Can't you just make a constexpr array by making a constexpr function that returns an std::array?

I want to construct an array value at compile time and have seen multiple sources online suggesting using a struct with a constexpr constructor:

template<int N>
struct A {
    constexpr A() : arr() {
        for (auto i = 0; i != N; ++i)
            arr[i] = i; 
    }
    int arr[N];
};

int main() {
    constexpr auto a = A<4>();
    for (auto x : a.arr)
        std::cout << x << '\n';
}

Is this just old advice (maybe pre-C++17 advice?) or am I missing something because it seems to me I can just do the following:

constexpr std::array<int, 4> get_ary() {
    std::array<int, 4> ary = {};
    for (int i = 0; i < 4; ++i) {
        ary[i] = i;
    }
    return ary;
}

int main() {
    constexpr auto ary = get_ary();
    static_assert(ary.size() == 4, "The length should be 4!");
}

Can't you just make a constexpr array by making a constexpr function that returns one?
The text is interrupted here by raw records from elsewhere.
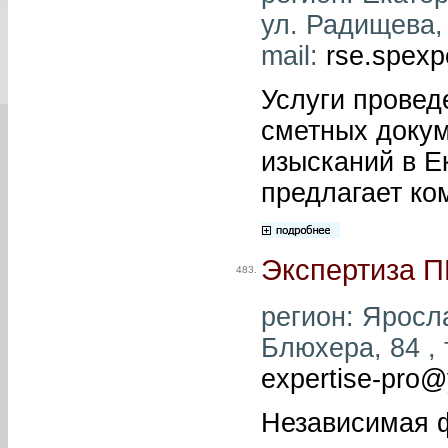
ул. Радищева, 
mail:
rse.spexpe
Услуги провед
сметных докум
изысканий в Е
предлагает ко
Экспертиза 
483.
регион: Яросла
Блюхера, 84 , 
expertise-pro@
Независимая 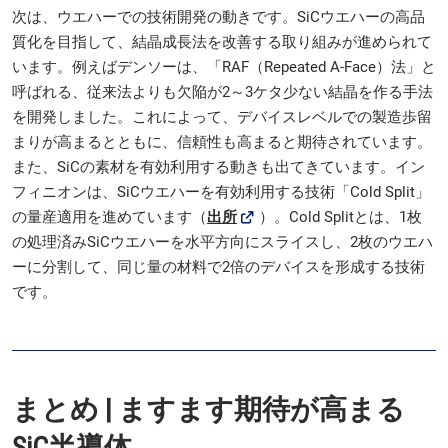
次は、ウエハーでの技術開発の動きです。SiCウエハーの高品
質化を目指して、結晶成長法を改善する取り組みが進められて
います。例えばデンソーは、「RAF（Repeated A-Face）法」と
呼ばれる、従来法よりも欠陥が2～3ケタ少ない結晶を作る手法
を開発しました。これによって、デバイスレベルでの製造歩留
まりが高まるとともに、信頼性も高まると期待されています。
また、SiCの素材を有効利用する動きも出てきています。イン
フィニオンは、SiCウエハーを有効利用する技術「Cold Split」
の量産適用を進めています（
出所
）。Cold Splitとは、1枚
の処理済みSiCウエハーを水平方向にスライスし、2枚のウエハ
ーに分割して、同じ量の材料で2倍のデバイスを形成する技術
です。
まとめ | ますます期待が高まる
SiC半導体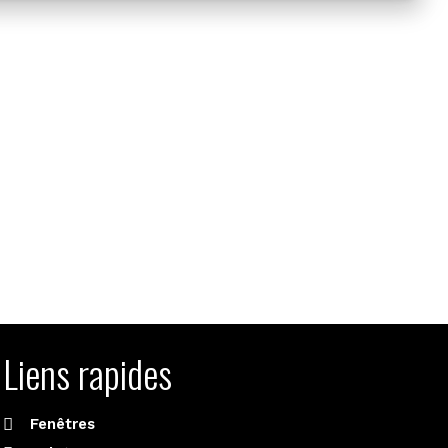
Liens rapides
Fenêtres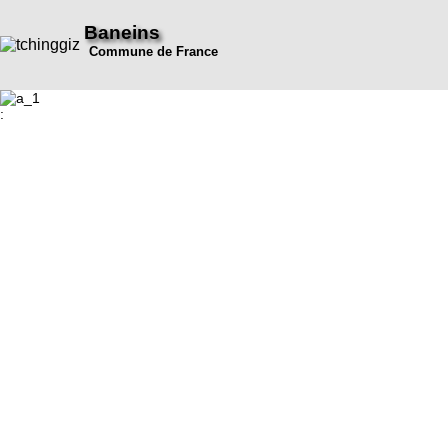
Baneins
Commune de France
: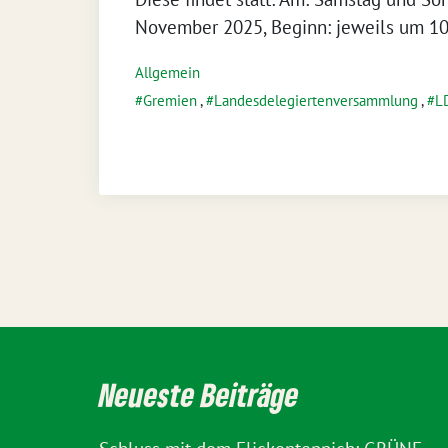
November 2025, Beginn: jeweils um 10 
Allgemein
Gremien
,
Landesdelegiertenversammlung
,
L
Neueste Beiträge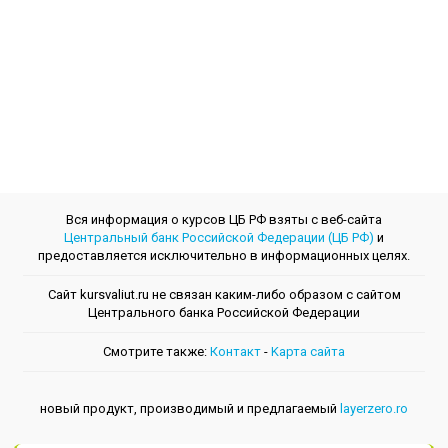
Вся информация о курсов ЦБ РФ взяты с веб-сайта
Центральный банк Российской Федерации (ЦБ РФ)
и
предоставляется исключительно в информационных целях.
Сайт kursvaliut.ru не связан каким-либо образом с сайтом
Центрального банкa Российской Федерации
Смотрите также:
Контакт
-
Kарта сайта
новый продукт, производимый и предлагаемый
layerzero.ro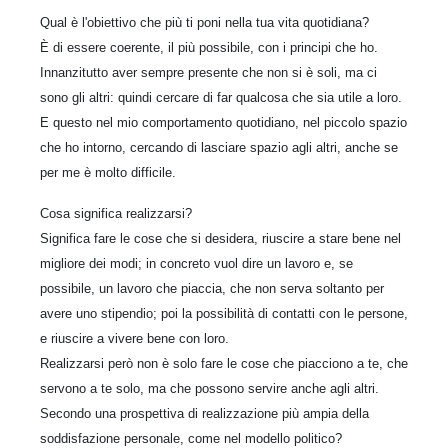
Qual è l'obiettivo che più ti poni nella tua vita quotidiana?
È di essere coerente, il più possibile, con i principi che ho.
Innanzitutto aver sempre presente che non si è soli, ma ci
sono gli altri: quindi cercare di far qualcosa che sia utile a loro.
E questo nel mio comportamento quotidiano, nel piccolo spazio
che ho intorno, cercando di lasciare spazio agli altri, anche se
per me è molto difficile.
Cosa significa realizzarsi?
Significa fare le cose che si desidera, riuscire a stare bene nel
migliore dei modi; in concreto vuol dire un lavoro e, se
possibile, un lavoro che piaccia, che non serva soltanto per
avere uno stipendio; poi la possibilità di contatti con le persone,
e riuscire a vivere bene con loro.
Realizzarsi però non è solo fare le cose che piacciono a te, che
servono a te solo, ma che possono servire anche agli altri.
Secondo una prospettiva di realizzazione più ampia della
soddisfazione personale, come nel modello politico?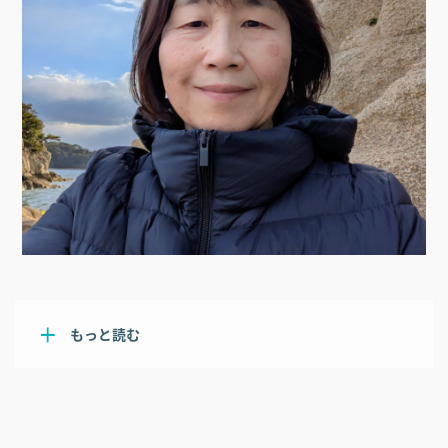
もっと読む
No, you cannot return an array from a function whether it's constexpr or not.

You can however return instance of a class that contains an array as a member. Your A is an example of a such class template, and so is std::array. Both examples are allowed.

The std::array example won't work pre-C++17. There's no issue with returning, but there is an issue with using the non-constexpr operator[].